The first awards results are in. At last night's Gotham Awards, Beasts of the Southern Wild won two prizes. Both were for director Benh Zeitlin, who won both the Breakthrough Director award and the Bingham Ray award, which comes with a check for $25,000. However, the top prize for Best Feature went to Moonrise Kingdom.
Both films have the potential to grab a Best Picture nomination in the Oscar race. On GoldDerby, Beasts of the Southern Wild appears more frequently than Moonrise Kingdom in the critics' top ten picks for the Best Picture nod. Both pictures generally appear in the last few spots, below heavyweight frontrunners like Silver Linings Playbook, Argo, Lincoln and Les Miserables. Last year's co-winner for Best Feature at the Gotham Awards, The Tree of Life, earned a Best Picture nomination, so Gotham Awards can predict what happens at the Oscars. The question is if Beasts and Moonrise will end up with a spot on the Best Picture list, or if just one will prevail.

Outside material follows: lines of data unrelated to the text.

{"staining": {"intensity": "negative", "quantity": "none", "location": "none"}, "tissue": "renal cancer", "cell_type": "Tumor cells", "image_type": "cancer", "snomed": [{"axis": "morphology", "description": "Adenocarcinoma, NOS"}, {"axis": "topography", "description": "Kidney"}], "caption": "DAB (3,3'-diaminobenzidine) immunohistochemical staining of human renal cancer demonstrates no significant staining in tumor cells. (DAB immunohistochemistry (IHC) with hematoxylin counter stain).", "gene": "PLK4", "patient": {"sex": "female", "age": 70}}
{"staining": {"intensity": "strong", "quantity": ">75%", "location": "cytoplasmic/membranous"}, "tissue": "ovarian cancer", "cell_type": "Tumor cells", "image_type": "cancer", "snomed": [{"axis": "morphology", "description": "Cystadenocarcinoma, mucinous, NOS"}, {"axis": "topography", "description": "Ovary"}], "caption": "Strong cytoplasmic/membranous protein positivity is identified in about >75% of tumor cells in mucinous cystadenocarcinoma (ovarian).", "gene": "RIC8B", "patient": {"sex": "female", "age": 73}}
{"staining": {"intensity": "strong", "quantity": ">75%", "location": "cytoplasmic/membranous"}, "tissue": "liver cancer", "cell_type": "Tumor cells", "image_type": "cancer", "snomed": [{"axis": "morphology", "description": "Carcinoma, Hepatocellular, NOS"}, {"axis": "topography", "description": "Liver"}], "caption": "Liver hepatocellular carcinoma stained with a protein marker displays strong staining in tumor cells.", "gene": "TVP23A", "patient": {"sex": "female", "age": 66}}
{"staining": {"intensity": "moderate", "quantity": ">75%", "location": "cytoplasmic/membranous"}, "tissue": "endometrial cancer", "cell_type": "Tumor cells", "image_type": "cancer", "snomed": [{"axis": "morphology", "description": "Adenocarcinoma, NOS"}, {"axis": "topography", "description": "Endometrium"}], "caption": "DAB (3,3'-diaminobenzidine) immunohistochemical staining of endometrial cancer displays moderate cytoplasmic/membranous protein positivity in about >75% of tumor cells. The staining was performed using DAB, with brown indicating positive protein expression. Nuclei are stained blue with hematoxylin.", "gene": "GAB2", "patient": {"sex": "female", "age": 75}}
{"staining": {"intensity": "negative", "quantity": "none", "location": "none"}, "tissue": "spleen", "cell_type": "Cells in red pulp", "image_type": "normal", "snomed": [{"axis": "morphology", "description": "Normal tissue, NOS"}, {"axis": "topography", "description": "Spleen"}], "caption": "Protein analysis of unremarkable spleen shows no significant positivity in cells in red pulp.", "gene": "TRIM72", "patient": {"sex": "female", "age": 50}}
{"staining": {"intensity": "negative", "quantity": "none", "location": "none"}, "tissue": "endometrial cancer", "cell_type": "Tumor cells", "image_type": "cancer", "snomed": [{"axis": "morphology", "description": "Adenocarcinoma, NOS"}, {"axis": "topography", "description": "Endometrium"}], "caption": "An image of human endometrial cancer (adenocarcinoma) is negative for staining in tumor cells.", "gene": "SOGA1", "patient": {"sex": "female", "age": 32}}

From a story standpoint, both Anderson and Zeitlin have a narrative that fits with a nomination. Moonrise director Wes Anderson has been nominated twice before, once for "Best Animated
Feature" for Fantastic Mr. Fox and a decade ago for his screenplay for The Royal Tenenbaums. His latest was a summer hit, earning $45 million and reinvigorating his reputation. What better time for the Academy to reward him? In contrast, Zeitlin made his debut feature completely outside the Hollywood system, and the result astonished critics and audiences. For Zeitlin and Beasts, a nomination would be a feel-good story about a rise to fame. But will the Academy want to embrace something done on such a shoestring budget, with no guilds or Hollywood professionals involved? For both the movie and the outside story, my money's on Beasts of the Southern Wild, not Moonrise Kingdom. But enough people disagree with me that this year's Best Picture picks will be a nail-biting surprise.